$X_n, Y_n$ are random variables on the same probability space and it's known that $X_n \rightarrow X$ and $Y_n \rightarrow 0 =: Y$ in distribution. Proof that $X_n + Y_n \rightarrow X$ in distribution.
I have a problem because of the case, when $x\ge 0$ (then $F_Y$ = 1).

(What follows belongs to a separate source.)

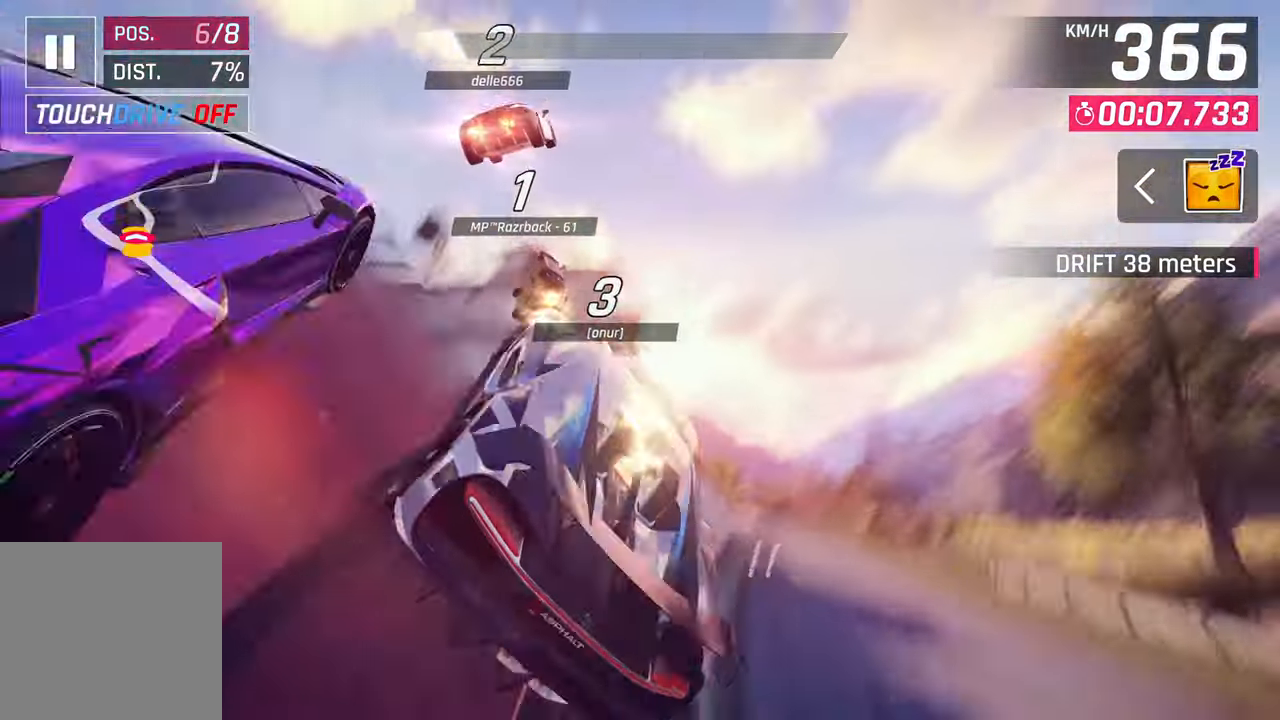
{"buttons": ["CROSS"], "left_stick": "center", "right_stick": "center", "events": [[17, "CROSS", "down"], [33, "right_stick", "center"], [83, "CROSS", "up"], [200, "CROSS", "down"], [250, "CROSS", "up"], [350, "CROSS", "down"], [433, "CROSS", "up"], [467, "left_stick", "center"], [483, "CROSS", "down"]]}
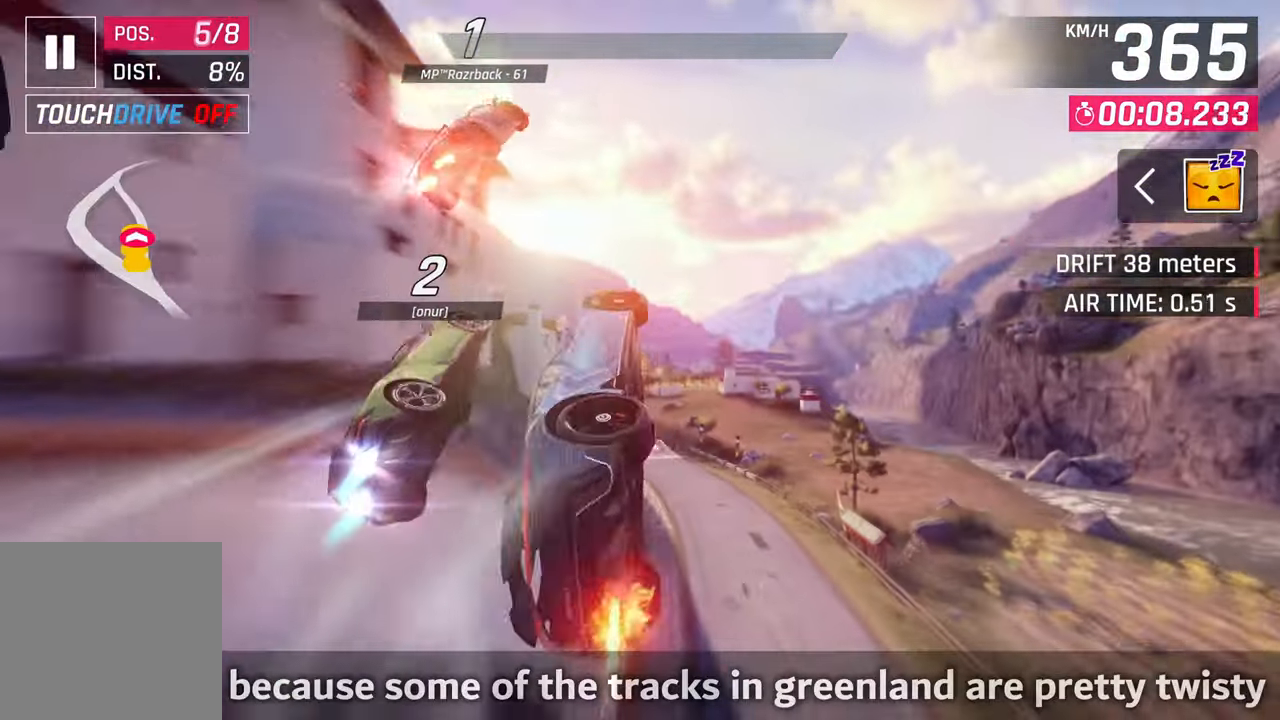
{"buttons": ["CROSS", "R1"], "left_stick": "center", "right_stick": "center", "events": [[50, "CROSS", "up"], [150, "CROSS", "down"], [217, "CROSS", "up"], [233, "left_stick", "right"], [333, "R1", "down"], [383, "CROSS", "down"], [433, "left_stick", "center"]]}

I need to proof that $|F_{X_n + Y_n} – F_Y| < \varepsilon$ for large n, I've tried to estimate
$F_{X_n + Y_n}(x) = P(X_n + Y_n \le x) \le P(X_n \le x) + P(Y_n \le 0)$, but it doesn't work, because $P(Y_n \le 0) = 1$
Best Answer
Hint: $P(X_n+Y_n \leq z) \leq P(X_n+Y_n \leq z, |Y_n| <\epsilon)+P(|Y_n|\geq \epsilon)$. Also $P(X_n+Y_n \leq z, |Y_n| <\epsilon) \leq P(X_n \leq z+\epsilon)$. Can you show using these that $\lim \sup P(X_n+Y_n \leq z) \leq P(X \leq z)$? A similar argument gives $\lim \inf P(X_n+Y_n \leq z) \geq P(X \leq z)$ provided $(X=z)=0$.